Young signed a one-year, $2.25 million deal during the offseason after batting .302 with seven homers and 30 RBIs in 83 games in 2014. He also delivered a clutch three-run double to give the Orioles a win over Detroit in the postseason.
Within 10 days, the Orioles must place Young on waivers, trade him, release him or outright him to the minor leagues.
Most of all, Orioles manager Buck Showalter required an addition to his six-man bullpen. Right-hander Tyler Wilson was recalled from Triple-A Norfolk.
"Buck likes to go with the extra pitcher," said Dan Duquette, the Orioles executive vice president of baseball operations. "There are a lot of good reasons to have an extra pitcher on the roster, particularly if you have stress on the starting pitching or we have an extra-inning game."
Young, 29, started only 19 games this season. But he was 3 for 9 as a pinch-hitter after going 10 for 20 in that role last year.
"I like having the extra bats on the bench," Duquette said. "There's a value to that, but it's a constant balancing act with the roster.

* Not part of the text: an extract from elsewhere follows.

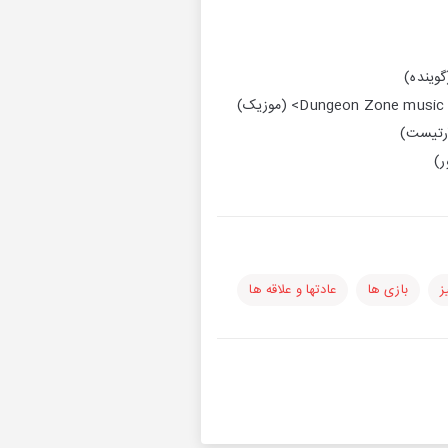
Dungeon Zon> (موزیک)
ز
بازی ها
عادتها و علاقه ها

We look at it every day and every night."
Saying farewell to Young was not an easy call.
"We wrestle with these decisions and go back-and-forth to develop more options for the team," Duquette said. "We couldn't come up with a solution with this roster move. We don't have the flexibility with the roster that we've had in the past."
The Orioles will seek to get a measure of a return on their offseason investment by working a trade for the No. 1 pick in the 2003 draft. Over nine-plus seasons, Young has a .283 batting average with 109 home runs and 566 RBIs.
"Delmon is a qualified major league hitter," Duquette said. "Hopefully, we'll be able to find a spot for him here in a few days."